Fig. 336.—Diagram of the press and its muscles: a, lower; b, lateral; c, upper muscles of the press.—After Blanc.
Moreover, this constant compression of the thread as it passes through the press keeps it in a certain state of tension so as to allow the caterpillar while spinning to firmly hold its thread.
Finally, when the worm suspends the contraction of its spinning muscles, the press flattens, vigorously compresses the thread, and arrests its motion, in such a way that if there was a strain on the silken fluid (bave), it would break rather than oblige the caterpillar to let go any more of it.
The press does not act directly on the silken thread, but through the gummy layer (grès) which transmits over the whole surface of the silken fluid (brin) the pressure exerted on it. After having overcome this difficult passage, the silk thread has acquired its definite form; it rapidly passes out of the spinneret.
How the thread is drawn out.—Having seen, says Blanc, how the two masses of silk (brins), in passing through the spinning apparatus (or press), join each other, constituting the frothy silken fluid, thus becoming modified in form, it remains to examine the way in which the thread is drawn out of the spinneret. If we examine a caterpillar while spinning, it will be seen that in moving its head it draws on the frothy mass of silk fixed to the web of the cocoon. This traction certainly aids very much the exit of the thread, but it is not the only cause.
The silk, Blanc affirms, is pushed out by a force a tergo, developed by different agents, such as the pressure of the distended cuticle or the silky mass contained in the reservoir, as seen in the section of a worm which has spun its cocoon. But if we consider a caterpillar before it has begun to spin, it is difficult to explain the mechanism of spinning. As Blanc has often observed, in making sections of the heads of silkworms, two cases arise. Sometimes the worm has already spun a little, and a certain length of the frothy silk (bave) issues from the orifice of the spinneret, where it forms a small twisted bundle. At other times the worm has not spun since its last moult or the frothy mass of silk has broken within the head, and we find the end in the common tube. In the first of these two cases, the worm, dilating its press, is able by a general contraction to discharge a little of the gritty material (grès) which lines the ball of silk hanging at the end of the spinneret. It can also reject a certain quantity of the secretion of Filippi’s glands and thus soften the gritty substance. The little plug of silk can then adhere to the body with which it comes in contact.
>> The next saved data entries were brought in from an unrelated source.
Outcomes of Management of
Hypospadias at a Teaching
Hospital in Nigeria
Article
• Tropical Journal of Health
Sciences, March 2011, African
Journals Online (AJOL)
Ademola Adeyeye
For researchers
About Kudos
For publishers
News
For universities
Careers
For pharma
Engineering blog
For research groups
In the same case it is necessary that the two bits or portions of silk traverse the press, and this normally has a calibre less than their diameter. The worm should then distend the spinning tube as much as is practicable, so as to make the openings as large as possible. It has been stated that the press is, in this condition, at least as large as the mass of frothy silk. This Blanc believes (although Gilson thinks otherwise) is pushed by a force a tergo, and reaches the funnel of the spinning canal; its two bits of silk (brins) unite there, penetrate into the canal itself, and, owing to successive impulses produced by the general contractions of the worm, press through and pass out of the spinneret.
While the silkworm is engaged in spinning its cocoon, the spinneret and press execute very varied movements, determined by the elevator, depressor, retractor, and protractor muscles of the labium, as well as those of the press. These movements, originally very numerous, may combine among themselves, so that the spinneret is susceptible of assuming during the process of spinning still more diverse positions.
Fig. 337.—Portion of the silk-gland of Bombyx mori: p, tunica propria; i, tunica intima; s, secretion-cell with branched nuclei; a, separate secretion-cell from the anterior part of the silk-gland of Amphidasis betularia; b, the same of Vanessa urticæ; c, the same in Smerinthus tiliæ.—After Helm.